START PROVIDED RECORDS

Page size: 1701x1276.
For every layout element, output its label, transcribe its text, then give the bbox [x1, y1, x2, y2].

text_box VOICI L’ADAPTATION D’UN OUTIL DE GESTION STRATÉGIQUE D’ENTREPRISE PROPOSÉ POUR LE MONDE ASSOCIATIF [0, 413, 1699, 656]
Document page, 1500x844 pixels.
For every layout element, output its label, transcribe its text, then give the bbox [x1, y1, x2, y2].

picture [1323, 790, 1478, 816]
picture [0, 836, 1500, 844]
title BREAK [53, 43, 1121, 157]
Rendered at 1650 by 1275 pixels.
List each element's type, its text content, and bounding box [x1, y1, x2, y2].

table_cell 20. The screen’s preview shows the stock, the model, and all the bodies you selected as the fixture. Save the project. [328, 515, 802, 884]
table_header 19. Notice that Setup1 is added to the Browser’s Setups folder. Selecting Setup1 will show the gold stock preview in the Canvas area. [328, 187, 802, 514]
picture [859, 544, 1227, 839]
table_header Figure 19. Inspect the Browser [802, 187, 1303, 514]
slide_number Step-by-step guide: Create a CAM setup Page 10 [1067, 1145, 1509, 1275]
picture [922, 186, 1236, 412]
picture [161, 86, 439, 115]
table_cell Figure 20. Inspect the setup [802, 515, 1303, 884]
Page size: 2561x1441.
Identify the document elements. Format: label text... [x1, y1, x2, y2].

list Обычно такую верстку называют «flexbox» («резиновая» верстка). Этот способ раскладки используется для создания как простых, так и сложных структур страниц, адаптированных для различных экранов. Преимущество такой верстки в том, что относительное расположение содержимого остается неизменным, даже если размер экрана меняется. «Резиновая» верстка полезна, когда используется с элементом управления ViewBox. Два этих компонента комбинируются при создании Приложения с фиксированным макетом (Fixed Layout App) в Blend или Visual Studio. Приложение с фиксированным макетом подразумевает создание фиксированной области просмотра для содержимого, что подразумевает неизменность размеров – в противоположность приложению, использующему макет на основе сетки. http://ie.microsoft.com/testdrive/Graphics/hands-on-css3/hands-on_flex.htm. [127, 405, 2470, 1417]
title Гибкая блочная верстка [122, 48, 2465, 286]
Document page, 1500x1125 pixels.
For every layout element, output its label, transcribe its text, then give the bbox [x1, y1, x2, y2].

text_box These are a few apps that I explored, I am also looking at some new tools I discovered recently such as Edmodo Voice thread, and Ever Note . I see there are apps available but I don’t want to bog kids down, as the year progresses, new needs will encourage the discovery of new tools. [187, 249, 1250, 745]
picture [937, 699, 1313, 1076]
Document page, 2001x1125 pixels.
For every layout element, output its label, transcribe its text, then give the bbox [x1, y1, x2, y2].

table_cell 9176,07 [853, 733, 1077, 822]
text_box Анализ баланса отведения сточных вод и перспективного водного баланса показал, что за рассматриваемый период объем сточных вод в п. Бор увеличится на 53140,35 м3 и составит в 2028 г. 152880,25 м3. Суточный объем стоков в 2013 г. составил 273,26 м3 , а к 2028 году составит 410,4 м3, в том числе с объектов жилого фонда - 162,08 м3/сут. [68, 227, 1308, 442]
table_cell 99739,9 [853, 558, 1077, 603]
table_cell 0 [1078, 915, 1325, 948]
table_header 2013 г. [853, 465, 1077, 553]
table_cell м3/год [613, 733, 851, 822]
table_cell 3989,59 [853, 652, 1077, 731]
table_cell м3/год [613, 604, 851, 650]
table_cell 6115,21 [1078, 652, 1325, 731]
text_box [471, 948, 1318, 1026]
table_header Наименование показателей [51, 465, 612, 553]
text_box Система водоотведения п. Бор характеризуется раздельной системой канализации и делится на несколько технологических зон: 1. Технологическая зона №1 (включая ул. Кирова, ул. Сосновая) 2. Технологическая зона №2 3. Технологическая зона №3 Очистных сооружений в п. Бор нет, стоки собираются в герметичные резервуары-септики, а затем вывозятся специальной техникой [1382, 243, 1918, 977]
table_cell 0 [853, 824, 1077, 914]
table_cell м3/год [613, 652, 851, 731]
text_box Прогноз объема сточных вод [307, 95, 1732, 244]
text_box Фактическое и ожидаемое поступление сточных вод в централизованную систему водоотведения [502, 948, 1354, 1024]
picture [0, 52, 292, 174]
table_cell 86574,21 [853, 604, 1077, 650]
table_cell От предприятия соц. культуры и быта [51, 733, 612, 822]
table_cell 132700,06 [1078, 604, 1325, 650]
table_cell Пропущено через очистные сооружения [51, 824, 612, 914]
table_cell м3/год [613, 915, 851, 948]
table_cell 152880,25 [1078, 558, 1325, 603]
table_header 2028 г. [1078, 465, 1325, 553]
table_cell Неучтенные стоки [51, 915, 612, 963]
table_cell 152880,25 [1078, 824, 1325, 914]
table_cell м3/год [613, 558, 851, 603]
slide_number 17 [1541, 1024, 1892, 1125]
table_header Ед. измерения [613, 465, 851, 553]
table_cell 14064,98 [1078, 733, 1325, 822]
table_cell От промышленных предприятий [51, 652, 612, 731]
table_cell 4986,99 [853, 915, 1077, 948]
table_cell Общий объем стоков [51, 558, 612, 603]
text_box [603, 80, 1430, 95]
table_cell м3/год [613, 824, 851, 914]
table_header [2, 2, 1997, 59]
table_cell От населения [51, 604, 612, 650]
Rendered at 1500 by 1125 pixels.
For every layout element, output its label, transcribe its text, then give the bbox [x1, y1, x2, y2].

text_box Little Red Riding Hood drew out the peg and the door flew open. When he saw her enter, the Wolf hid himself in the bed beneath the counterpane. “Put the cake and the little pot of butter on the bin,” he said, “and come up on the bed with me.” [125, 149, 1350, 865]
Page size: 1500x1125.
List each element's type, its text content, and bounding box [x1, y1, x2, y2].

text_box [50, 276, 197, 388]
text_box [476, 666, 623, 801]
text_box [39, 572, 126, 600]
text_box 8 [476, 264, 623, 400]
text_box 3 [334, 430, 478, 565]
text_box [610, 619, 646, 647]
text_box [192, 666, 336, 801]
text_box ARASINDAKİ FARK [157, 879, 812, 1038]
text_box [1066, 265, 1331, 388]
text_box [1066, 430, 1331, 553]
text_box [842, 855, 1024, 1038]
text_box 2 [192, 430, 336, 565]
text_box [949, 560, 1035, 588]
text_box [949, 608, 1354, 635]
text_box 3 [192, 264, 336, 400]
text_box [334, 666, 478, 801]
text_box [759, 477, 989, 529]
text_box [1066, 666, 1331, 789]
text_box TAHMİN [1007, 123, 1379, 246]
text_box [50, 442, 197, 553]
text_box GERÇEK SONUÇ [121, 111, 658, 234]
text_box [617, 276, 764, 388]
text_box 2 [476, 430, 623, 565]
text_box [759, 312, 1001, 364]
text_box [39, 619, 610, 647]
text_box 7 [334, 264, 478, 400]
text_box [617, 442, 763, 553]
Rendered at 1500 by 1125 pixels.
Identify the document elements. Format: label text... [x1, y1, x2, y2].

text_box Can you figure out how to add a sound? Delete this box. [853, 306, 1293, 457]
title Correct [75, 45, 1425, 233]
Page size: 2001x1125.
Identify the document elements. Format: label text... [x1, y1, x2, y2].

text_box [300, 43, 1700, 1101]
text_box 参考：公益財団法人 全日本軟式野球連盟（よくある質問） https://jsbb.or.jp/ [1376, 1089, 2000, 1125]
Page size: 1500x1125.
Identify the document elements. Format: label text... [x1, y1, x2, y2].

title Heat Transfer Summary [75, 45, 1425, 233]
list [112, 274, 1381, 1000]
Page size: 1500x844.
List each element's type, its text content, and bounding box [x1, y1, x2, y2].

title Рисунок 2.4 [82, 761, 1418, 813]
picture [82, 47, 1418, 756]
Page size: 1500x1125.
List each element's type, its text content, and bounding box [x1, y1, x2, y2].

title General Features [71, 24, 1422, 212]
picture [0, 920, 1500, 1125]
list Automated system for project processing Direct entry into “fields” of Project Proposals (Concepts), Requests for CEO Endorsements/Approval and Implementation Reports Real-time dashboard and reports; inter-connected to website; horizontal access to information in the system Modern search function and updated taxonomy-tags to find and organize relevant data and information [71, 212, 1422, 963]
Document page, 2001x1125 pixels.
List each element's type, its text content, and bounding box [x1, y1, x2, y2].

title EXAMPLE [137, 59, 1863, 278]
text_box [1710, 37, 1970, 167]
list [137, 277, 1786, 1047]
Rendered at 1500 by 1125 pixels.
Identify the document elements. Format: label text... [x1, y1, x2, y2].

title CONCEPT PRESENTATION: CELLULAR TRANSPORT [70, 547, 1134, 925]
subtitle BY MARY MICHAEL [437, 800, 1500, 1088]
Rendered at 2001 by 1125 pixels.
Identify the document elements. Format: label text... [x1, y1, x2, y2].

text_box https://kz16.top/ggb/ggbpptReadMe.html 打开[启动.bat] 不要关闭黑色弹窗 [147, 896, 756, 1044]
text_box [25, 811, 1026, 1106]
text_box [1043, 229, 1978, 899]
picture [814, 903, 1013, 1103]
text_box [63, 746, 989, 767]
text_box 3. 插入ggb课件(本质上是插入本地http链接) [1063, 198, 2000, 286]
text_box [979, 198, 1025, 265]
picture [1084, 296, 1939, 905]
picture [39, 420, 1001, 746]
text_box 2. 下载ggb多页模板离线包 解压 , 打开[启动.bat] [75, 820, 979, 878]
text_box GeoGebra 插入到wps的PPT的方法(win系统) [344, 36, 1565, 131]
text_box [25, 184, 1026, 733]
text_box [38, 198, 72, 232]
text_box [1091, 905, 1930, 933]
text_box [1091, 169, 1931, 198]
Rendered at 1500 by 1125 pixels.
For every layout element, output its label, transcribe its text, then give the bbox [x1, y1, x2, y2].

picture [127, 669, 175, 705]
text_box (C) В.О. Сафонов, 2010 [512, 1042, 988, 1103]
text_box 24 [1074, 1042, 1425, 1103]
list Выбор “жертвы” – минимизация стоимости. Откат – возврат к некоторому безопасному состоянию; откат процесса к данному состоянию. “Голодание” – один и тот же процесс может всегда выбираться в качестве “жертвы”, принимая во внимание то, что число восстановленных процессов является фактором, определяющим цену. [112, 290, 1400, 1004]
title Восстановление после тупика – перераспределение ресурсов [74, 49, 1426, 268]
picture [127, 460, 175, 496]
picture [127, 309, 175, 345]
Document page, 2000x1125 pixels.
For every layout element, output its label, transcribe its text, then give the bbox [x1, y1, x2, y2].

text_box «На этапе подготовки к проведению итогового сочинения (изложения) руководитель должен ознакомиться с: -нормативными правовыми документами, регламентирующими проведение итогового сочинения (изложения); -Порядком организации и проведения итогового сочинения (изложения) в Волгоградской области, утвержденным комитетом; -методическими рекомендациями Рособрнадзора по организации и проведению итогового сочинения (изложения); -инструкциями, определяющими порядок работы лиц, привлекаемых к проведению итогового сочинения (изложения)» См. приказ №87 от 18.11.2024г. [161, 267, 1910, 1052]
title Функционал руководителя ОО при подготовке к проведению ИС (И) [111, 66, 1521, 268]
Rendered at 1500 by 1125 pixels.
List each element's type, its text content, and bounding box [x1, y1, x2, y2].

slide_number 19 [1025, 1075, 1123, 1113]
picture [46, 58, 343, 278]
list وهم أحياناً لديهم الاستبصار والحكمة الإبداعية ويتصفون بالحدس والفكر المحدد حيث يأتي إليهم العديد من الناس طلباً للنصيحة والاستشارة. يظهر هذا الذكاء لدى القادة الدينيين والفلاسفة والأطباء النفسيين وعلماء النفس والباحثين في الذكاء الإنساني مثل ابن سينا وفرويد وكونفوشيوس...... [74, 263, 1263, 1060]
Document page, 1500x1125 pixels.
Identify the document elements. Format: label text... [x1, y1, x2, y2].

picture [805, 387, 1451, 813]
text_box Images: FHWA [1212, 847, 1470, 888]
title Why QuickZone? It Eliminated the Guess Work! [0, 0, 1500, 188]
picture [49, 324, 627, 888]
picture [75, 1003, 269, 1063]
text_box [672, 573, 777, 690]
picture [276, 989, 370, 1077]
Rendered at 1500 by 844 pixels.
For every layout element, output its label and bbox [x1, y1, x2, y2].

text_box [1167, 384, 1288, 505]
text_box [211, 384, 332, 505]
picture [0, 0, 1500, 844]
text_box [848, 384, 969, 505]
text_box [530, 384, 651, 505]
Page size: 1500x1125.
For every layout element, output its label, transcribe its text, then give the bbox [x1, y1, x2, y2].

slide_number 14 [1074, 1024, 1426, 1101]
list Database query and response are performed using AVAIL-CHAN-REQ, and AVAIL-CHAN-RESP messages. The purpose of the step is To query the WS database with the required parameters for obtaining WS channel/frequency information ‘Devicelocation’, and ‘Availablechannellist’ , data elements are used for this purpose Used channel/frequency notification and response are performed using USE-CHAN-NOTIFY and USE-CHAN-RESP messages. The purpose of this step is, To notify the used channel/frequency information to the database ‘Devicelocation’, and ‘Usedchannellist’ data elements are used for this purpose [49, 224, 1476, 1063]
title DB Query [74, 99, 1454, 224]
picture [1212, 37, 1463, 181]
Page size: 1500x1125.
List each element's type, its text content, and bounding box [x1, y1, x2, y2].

END PROVIDED RECORDS

> _TASK GOAL_
Exactly the lines running from the top of the records to the line that contains "Rendered at 1650 by 1275 pixels.", inclusive, must be set down, and nothing more.

> _EXERCISE RESPONSE_
Page size: 1701x1276.
For every layout element, output its label, transcribe its text, then give the bbox [x1, y1, x2, y2].

text_box VOICI L’ADAPTATION D’UN OUTIL DE GESTION STRATÉGIQUE D’ENTREPRISE PROPOSÉ POUR LE MONDE ASSOCIATIF [0, 413, 1699, 656]
Document page, 1500x844 pixels.
For every layout element, output its label, transcribe its text, then give the bbox [x1, y1, x2, y2].

picture [1323, 790, 1478, 816]
picture [0, 836, 1500, 844]
title BREAK [53, 43, 1121, 157]
Rendered at 1650 by 1275 pixels.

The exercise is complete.